Food prices in general are expected to rise three per cent this year, TD said, outstripping wage growth.

Researchers at the University of Guelph have detailed how much they estimate prices will rise for meat, fish, fruits and vegetables in a separate report last month.

MORE: Fresh food prices are spiking at Canadian supermarkets 

Personal care, clothing

Personal care and beauty products are expected to see perhaps the biggest jump in prices this year, according to TD, which predicts a six per cent jump in personal care products.

Clothing and footwear are also jumping in price – reacting to the loonie’s drop almost as quickly as food prices.

“Unlike most other manufactured goods, which are impacted by the exchange rate with a lag normally of four to six quarters, the impact on clothing and footwear tends to be immediate,” Petramala said.

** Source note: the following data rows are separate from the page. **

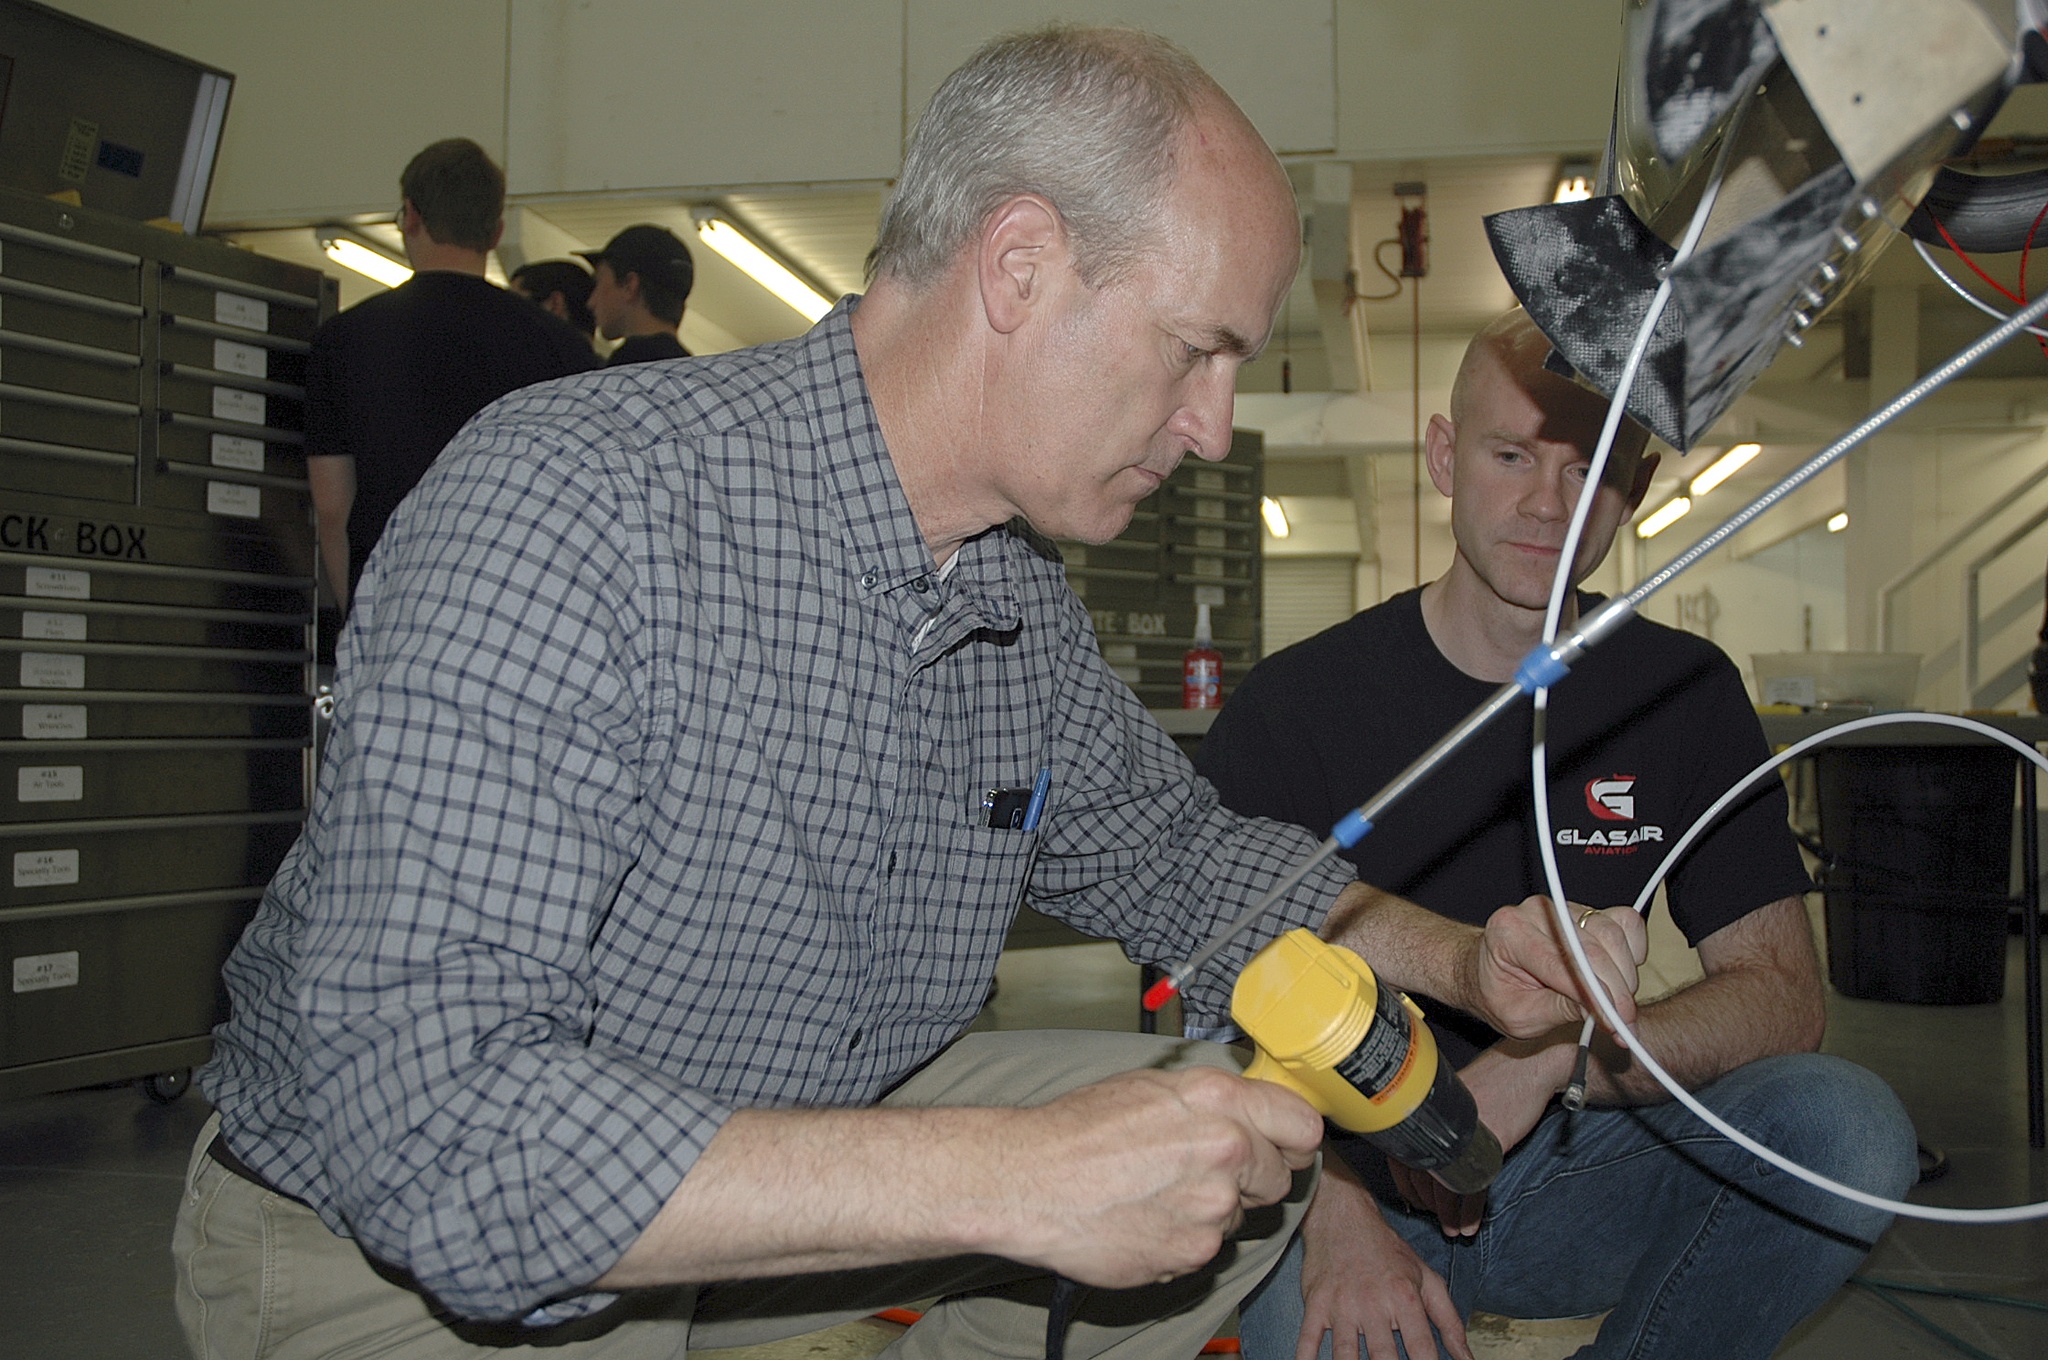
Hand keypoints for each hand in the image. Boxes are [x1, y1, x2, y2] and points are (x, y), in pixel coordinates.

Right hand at [1003, 1066, 1321, 1288]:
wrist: (1029, 1181)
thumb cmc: (1078, 1130)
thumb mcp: (1151, 1086)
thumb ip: (1213, 1100)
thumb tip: (1250, 1111)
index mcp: (1218, 1100)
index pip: (1303, 1124)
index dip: (1294, 1137)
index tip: (1285, 1143)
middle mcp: (1227, 1150)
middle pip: (1279, 1175)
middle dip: (1251, 1175)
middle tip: (1201, 1168)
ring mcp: (1214, 1207)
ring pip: (1240, 1214)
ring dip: (1213, 1208)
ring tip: (1158, 1191)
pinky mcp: (1195, 1252)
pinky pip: (1208, 1247)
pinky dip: (1185, 1238)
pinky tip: (1146, 1218)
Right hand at [1296, 1172, 1470, 1359]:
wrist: (1343, 1218)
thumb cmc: (1388, 1253)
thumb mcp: (1427, 1280)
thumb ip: (1450, 1322)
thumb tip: (1467, 1359)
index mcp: (1405, 1297)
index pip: (1421, 1348)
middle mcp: (1374, 1302)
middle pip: (1383, 1357)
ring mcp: (1342, 1304)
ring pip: (1345, 1353)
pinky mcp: (1316, 1304)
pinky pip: (1308, 1338)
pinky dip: (1306, 1357)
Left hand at [1389, 1038, 1563, 1236]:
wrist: (1526, 1067)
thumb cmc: (1492, 1081)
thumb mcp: (1456, 1098)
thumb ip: (1439, 1121)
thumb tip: (1427, 1152)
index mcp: (1426, 1111)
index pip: (1403, 1157)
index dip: (1406, 1184)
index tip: (1415, 1200)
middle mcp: (1437, 1124)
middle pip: (1421, 1175)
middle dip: (1428, 1203)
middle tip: (1436, 1220)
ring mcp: (1461, 1137)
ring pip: (1445, 1185)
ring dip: (1447, 1214)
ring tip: (1452, 1231)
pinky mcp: (1487, 1146)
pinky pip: (1474, 1187)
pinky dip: (1470, 1211)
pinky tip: (1470, 1225)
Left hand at [1467, 897, 1644, 1039]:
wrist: (1487, 972)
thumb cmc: (1498, 992)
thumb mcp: (1518, 1016)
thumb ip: (1560, 1010)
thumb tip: (1602, 1012)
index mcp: (1509, 933)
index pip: (1562, 963)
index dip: (1595, 995)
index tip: (1616, 1023)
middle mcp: (1537, 912)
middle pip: (1593, 947)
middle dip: (1616, 991)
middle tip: (1624, 1024)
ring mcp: (1563, 908)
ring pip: (1612, 934)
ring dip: (1625, 974)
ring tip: (1617, 1004)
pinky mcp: (1586, 911)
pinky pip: (1624, 922)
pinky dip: (1632, 950)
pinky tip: (1620, 974)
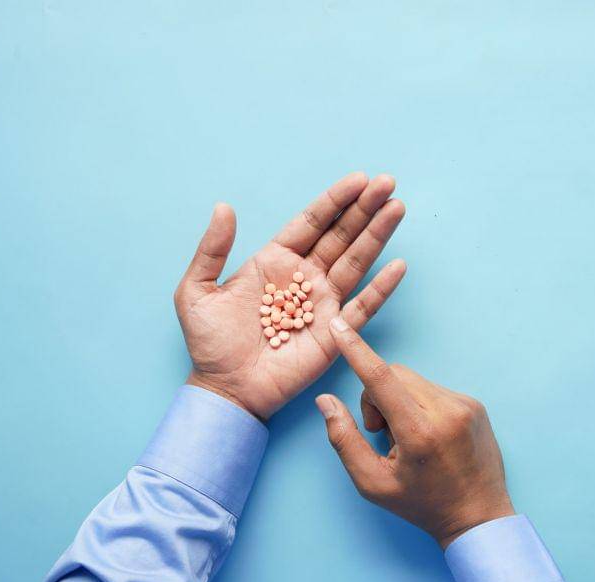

Shoe prices rose at the fastest pace in 15 years in 2014, TD said – and the pace will quicken this year.


Your IKEA or Crate&Barrel trips are also getting pricier. Price increases for furniture lag other imported products, but they’re starting to turn up now and will continue to turn higher at various home furnishing retailers for the balance of the year.

“Much like clothing and footwear, prices of household furnishings also move closely with the Canadian dollar over time, but there appears to be a lag of up to two to four quarters,” the TD report said. Furniture costs are anticipated to rise a total of four per cent this year, half of that attributable the currency’s swoon.

Gas prices

Few products draw the ire and consternation of consumers like gasoline, which has moved higher since January while oil prices haven’t traded up nearly as much.

WATCH: How high will gas prices go?

Blame the loonie here, too. The currency swing is contributing to the wide gulf in savings U.S. motorists have seen versus what Canadian drivers are experiencing at the pump, with gas prices dropping 38 per cent in the United States versus 23 per cent in Canada, Petramala said.

“Part of the difference reflects higher taxes on gasoline in Canada, but some of the lesser drop will reflect the weaker Canadian dollar,” she said.

Wine, at least

Our taste for imported beer is also catching up with our pocketbooks. More than half of all beer consumed in Canada now is produced outside of the country, the TD report said, thanks in part to foreign takeovers of Canadian brewers.

“Historically, beer prices have not been highly sensitive to currency movements. However, the beer industry has changed considerably over the last decade, with the purchase of Canadian big beer makers by foreign companies. As of 2012, the majority of beer consumed in Canada was produced elsewhere,” Petramala said.

One positive note — the TD economist said the Canadian dollar hasn’t depreciated against the Euro or South American currencies, where most of the country’s wine is imported from.

“Thankfully, wine prices have yet to show any upward pressure,” the TD report said.